Alexander Rodriguez was a master’s degree student in data science at the University of Oklahoma when he met B. Aditya Prakash at the 2017 ACM SIGKDD Conference on Knowledge Discovery and Data Mining. That meeting sealed his decision to apply to the Ph.D. computer science program at Virginia Tech.

“I was excited about the problems he was working on and I felt he was a knowledgeable person from whom I could learn how to become a researcher,” said Rodriguez of his current advisor.

The opportunity to be part of the Discovery Analytics Center also played a part in his decision to come to Virginia Tech.

“DAC researchers are leaders in demonstrating the capabilities of data mining to drive common good,” Rodriguez said. “It is an exciting time to work on this as current sensing technologies allow us to collect large amounts of data about dynamical processes in complex systems, including opinion formation in social networks, uncertainty propagation in economic networks, and human mobility in cities. Understanding these complex phenomena embedded in big data can ultimately assist city planners, government officials, engineers, and others to make better decisions for their communities.”

Rodriguez’ first collaborative project with Prakash involves inferring missing data from a carefully collected sample. This work, motivated by urban computing, is currently in submission.

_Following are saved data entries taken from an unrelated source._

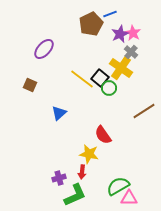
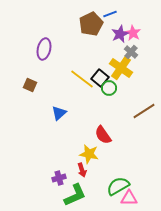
purple ellipse: rotated 30 degrees counterclockwise
red arrow: moved 2 px up; rotated 24 degrees counterclockwise
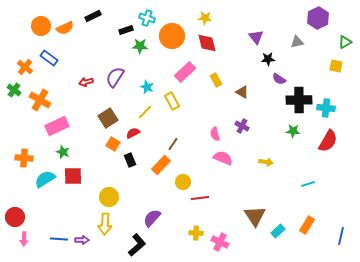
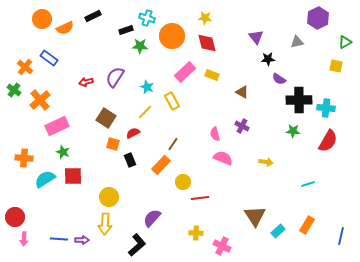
orange circle at (41, 26): moved 1 px right, 7 px up
yellow rectangle at (216, 80): moved 4 px left, 5 px up; rotated 40 degrees counterclockwise
orange cross at (40, 100): rotated 20 degrees clockwise
brown square at (108, 118): moved 2 px left; rotated 24 degrees counterclockwise
orange square at (113, 144): rotated 16 degrees counterclockwise
pink cross at (220, 242): moved 2 px right, 4 px down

With another DAC Ph.D. student, Bijaya Adhikari, Rodriguez is co-leading Virginia Tech’s team (which includes Prakash and Naren Ramakrishnan) in the FluSight challenge, an epidemic prediction initiative at the Centers for Disease Control and Prevention (CDC) where researchers from all over the United States test their best methods for forecasting seasonal influenza.

Rodriguez spent last summer as a research intern at WalmartLabs in Sunnyvale, California. Assigned to the Machine Learning Ranking team, he also collaborated with other teams to propose a representation learning approach to help understand relationships between user queries, work that is continuing and will be submitted to a future conference.

Rodriguez earned his undergraduate degree in mechatronics engineering at the National University of Engineering, Peru, where he took courses in artificial intelligence for the first time. While there, he won a scholarship that allowed him to spend a year at the University of Oklahoma as an exchange student, where he was involved in a research project in applied machine learning.

After graduation, Rodriguez would like to pursue a career as a university professor or as an industry researcher.